Last year, black leaders asked the MTA to upgrade the planned Crenshaw Boulevard Line, citing the potential devastation of local businesses and the threat of deadly accidents as have happened on MTA's shoddily built Blue Line. They were told by the mayor and the West Side forces that MTA simply didn't have the money. In East L.A., residents and local businesses demanded that MTA rebuild affordable housing that had been leveled during the Gold Line construction. They object to bringing in chain stores on property seized by the MTA using eminent domain.

The agency has stonewalled them. In the San Gabriel Valley, demands from a grassroots coalition to halt the advance of the $10 billion 710 tunnel - which would devastate working-class neighborhoods like El Sereno andand Highland Park as much as bedroom communities like South Pasadena - have also fallen on deaf ears at MTA.

Meanwhile, the $9 billion Westside Subway extension - with backing from Westfield Corporation, JMB Realty, LACMA, and other West Side heavy hitters - has moved full steam ahead. Our charges of gentrification are rooted in facts.

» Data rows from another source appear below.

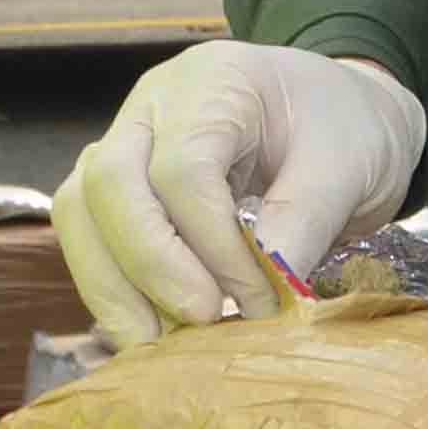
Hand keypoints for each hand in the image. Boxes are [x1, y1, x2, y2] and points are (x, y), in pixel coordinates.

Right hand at [53, 40, 427, 348]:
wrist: (342, 113)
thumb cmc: (346, 128)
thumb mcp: (347, 165)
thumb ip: (303, 221)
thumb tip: (259, 296)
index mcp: (213, 82)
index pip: (182, 169)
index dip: (213, 246)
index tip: (258, 299)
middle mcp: (152, 105)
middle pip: (108, 182)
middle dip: (149, 264)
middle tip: (203, 321)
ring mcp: (127, 143)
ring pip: (80, 211)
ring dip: (112, 286)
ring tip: (161, 346)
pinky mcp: (121, 187)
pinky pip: (89, 237)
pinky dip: (113, 289)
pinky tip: (153, 331)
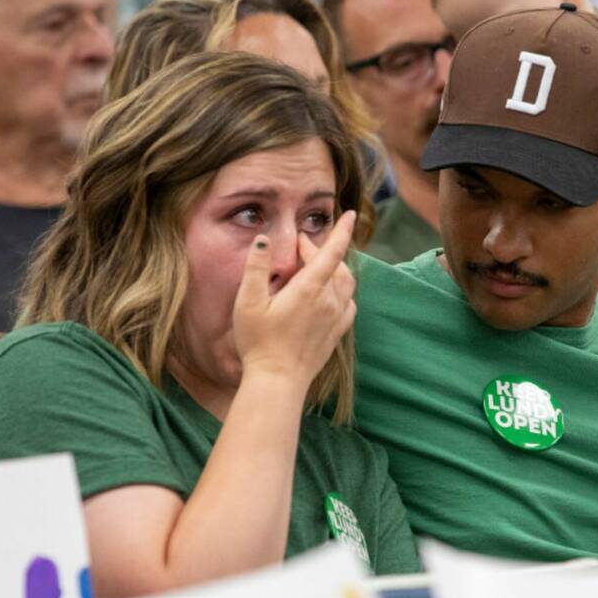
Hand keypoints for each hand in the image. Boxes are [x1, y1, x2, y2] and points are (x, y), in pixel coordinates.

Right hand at [233, 211, 357, 386]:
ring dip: (335, 269)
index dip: (342, 231)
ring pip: (346, 283)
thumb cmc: (258, 342)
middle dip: (321, 250)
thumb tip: (263, 240)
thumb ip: (255, 268)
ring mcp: (335, 319)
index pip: (332, 252)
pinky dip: (342, 291)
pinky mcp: (336, 334)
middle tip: (300, 248)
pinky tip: (329, 295)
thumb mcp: (248, 302)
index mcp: (309, 289)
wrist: (277, 382)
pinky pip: (348, 304)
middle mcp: (329, 301)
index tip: (350, 215)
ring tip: (316, 266)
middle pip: (336, 265)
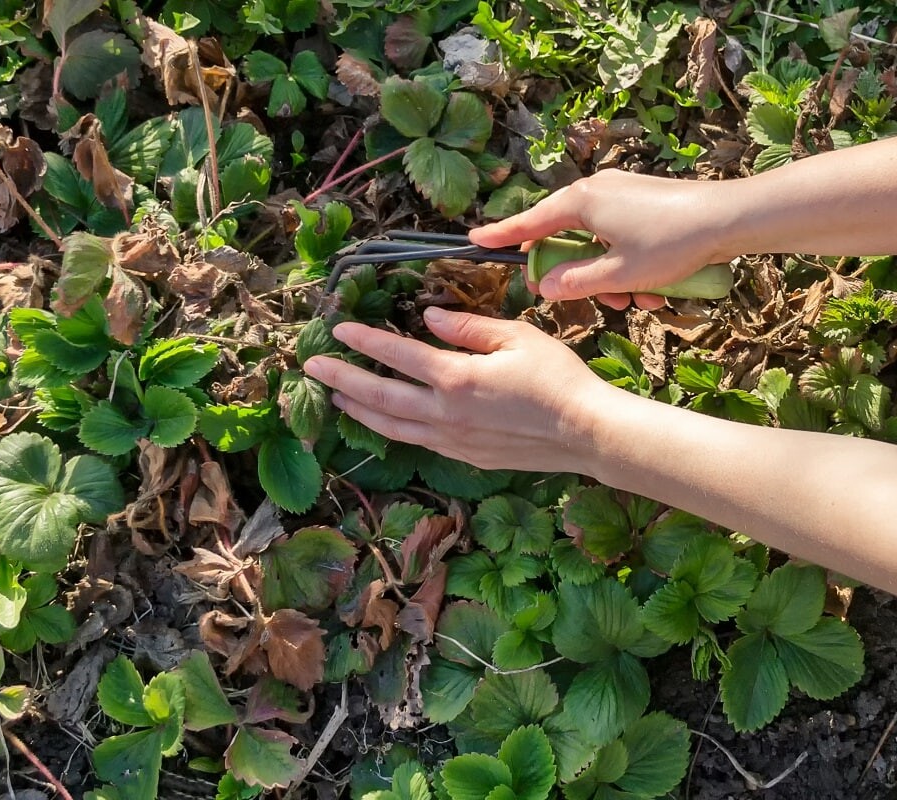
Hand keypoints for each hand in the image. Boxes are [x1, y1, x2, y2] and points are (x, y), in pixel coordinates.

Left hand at [302, 307, 620, 473]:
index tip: (339, 328)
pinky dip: (389, 430)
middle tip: (310, 366)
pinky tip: (381, 422)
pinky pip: (415, 442)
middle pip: (379, 396)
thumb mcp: (516, 337)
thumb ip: (467, 327)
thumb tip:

A defeat for Measure J, with its enormous advertising budget and false promises of a world class city absent of its own residents would force a public debate about L.A.'s transit future. Doubling L.A.'s bus fleet from 2,500 buses to 5,000, enacting bus only lanes and a network of rapid buses, building bus rapid transit and having auto free days, rush hours, and zones would generate an environmental and social justice plan for the city in which public funds would be used for the public good, not private profits and the careers of politicians. No on Measure J is an important step to de-rail catastrophe.